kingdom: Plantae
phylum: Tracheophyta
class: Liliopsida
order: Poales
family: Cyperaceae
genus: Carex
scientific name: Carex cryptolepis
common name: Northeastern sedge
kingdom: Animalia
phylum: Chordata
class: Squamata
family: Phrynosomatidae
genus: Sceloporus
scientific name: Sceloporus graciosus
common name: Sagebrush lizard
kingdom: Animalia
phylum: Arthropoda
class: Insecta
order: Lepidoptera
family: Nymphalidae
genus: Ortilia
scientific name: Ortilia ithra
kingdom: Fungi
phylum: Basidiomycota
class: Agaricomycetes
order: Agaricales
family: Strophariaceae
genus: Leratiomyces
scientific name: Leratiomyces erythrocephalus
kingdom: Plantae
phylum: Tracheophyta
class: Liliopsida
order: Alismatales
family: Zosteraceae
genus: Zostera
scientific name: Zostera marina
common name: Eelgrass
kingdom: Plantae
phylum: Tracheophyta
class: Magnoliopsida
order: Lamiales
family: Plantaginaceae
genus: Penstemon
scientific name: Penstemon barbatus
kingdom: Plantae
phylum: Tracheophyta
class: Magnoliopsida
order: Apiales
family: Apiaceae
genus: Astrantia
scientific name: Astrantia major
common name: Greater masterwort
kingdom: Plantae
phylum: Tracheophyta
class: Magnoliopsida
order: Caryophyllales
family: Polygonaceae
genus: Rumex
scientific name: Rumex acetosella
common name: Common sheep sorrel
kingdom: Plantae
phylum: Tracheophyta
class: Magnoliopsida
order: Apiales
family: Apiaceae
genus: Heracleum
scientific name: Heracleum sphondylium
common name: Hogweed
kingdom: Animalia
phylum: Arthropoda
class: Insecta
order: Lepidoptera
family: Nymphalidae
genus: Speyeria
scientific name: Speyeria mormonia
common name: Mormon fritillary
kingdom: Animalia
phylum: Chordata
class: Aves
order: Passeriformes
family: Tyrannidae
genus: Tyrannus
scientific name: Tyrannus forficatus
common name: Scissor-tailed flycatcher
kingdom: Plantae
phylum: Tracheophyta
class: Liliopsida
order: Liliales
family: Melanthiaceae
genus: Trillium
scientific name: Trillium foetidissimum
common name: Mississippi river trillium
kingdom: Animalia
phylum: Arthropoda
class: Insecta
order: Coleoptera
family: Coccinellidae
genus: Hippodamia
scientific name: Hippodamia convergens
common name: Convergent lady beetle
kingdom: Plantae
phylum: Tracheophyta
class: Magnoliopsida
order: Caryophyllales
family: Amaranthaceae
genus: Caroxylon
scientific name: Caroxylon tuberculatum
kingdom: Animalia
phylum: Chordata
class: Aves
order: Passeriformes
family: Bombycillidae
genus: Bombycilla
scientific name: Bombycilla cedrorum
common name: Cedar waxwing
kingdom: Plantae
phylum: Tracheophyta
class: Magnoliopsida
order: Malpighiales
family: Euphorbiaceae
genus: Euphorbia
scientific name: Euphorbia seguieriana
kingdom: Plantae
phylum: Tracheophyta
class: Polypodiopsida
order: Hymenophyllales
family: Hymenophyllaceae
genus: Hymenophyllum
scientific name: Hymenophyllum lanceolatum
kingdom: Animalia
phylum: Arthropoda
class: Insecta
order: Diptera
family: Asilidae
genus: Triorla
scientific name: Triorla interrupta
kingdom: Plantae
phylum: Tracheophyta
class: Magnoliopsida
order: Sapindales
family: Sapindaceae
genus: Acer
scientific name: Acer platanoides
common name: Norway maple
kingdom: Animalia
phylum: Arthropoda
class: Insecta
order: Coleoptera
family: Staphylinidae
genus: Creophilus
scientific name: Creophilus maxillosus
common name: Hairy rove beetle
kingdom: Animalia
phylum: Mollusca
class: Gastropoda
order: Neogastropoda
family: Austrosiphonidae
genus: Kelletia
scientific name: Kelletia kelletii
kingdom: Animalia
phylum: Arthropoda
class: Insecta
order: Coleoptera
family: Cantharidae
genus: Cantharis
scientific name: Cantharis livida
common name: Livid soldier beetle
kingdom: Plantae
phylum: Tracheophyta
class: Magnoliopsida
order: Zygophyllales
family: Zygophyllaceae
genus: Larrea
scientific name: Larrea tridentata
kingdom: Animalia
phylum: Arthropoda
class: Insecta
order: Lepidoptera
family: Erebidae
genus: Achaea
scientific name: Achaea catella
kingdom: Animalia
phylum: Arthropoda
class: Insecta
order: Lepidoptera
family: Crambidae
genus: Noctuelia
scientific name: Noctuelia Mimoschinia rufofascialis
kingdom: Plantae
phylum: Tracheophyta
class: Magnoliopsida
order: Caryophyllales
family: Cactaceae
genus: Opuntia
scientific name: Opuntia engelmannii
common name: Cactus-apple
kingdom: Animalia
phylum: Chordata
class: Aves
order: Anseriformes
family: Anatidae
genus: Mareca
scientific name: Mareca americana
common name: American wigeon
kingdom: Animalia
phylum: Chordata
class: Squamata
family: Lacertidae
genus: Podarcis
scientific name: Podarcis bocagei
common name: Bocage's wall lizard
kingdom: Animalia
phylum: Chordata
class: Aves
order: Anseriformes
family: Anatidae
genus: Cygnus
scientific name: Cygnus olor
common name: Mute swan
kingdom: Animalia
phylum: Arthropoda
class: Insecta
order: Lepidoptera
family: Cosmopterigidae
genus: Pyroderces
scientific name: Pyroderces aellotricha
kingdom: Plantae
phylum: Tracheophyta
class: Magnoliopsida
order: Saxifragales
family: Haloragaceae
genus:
————
Twoje zadanie —
Proszę skopiować bez żadnych zmian wiersze materiału od wiersza z „common name: Norway maple” do wiersza z „genus: Achaea”, włącznie z oboma.

Odpowiedź —
common name: Norway maple
kingdom: Animalia
phylum: Arthropoda
class: Insecta
order: Coleoptera
family: Staphylinidae
genus: Creophilus
scientific name: Creophilus maxillosus
common name: Hairy rove beetle
kingdom: Animalia
phylum: Mollusca
class: Gastropoda
order: Neogastropoda
family: Austrosiphonidae
genus: Kelletia
scientific name: Kelletia kelletii
kingdom: Animalia
phylum: Arthropoda
class: Insecta
order: Coleoptera
family: Cantharidae
genus: Cantharis
scientific name: Cantharis livida
common name: Livid soldier beetle
kingdom: Plantae
phylum: Tracheophyta
class: Magnoliopsida
order: Zygophyllales
family: Zygophyllaceae
genus: Larrea
scientific name: Larrea tridentata
kingdom: Animalia
phylum: Arthropoda
class: Insecta
order: Lepidoptera
family: Erebidae
genus: Achaea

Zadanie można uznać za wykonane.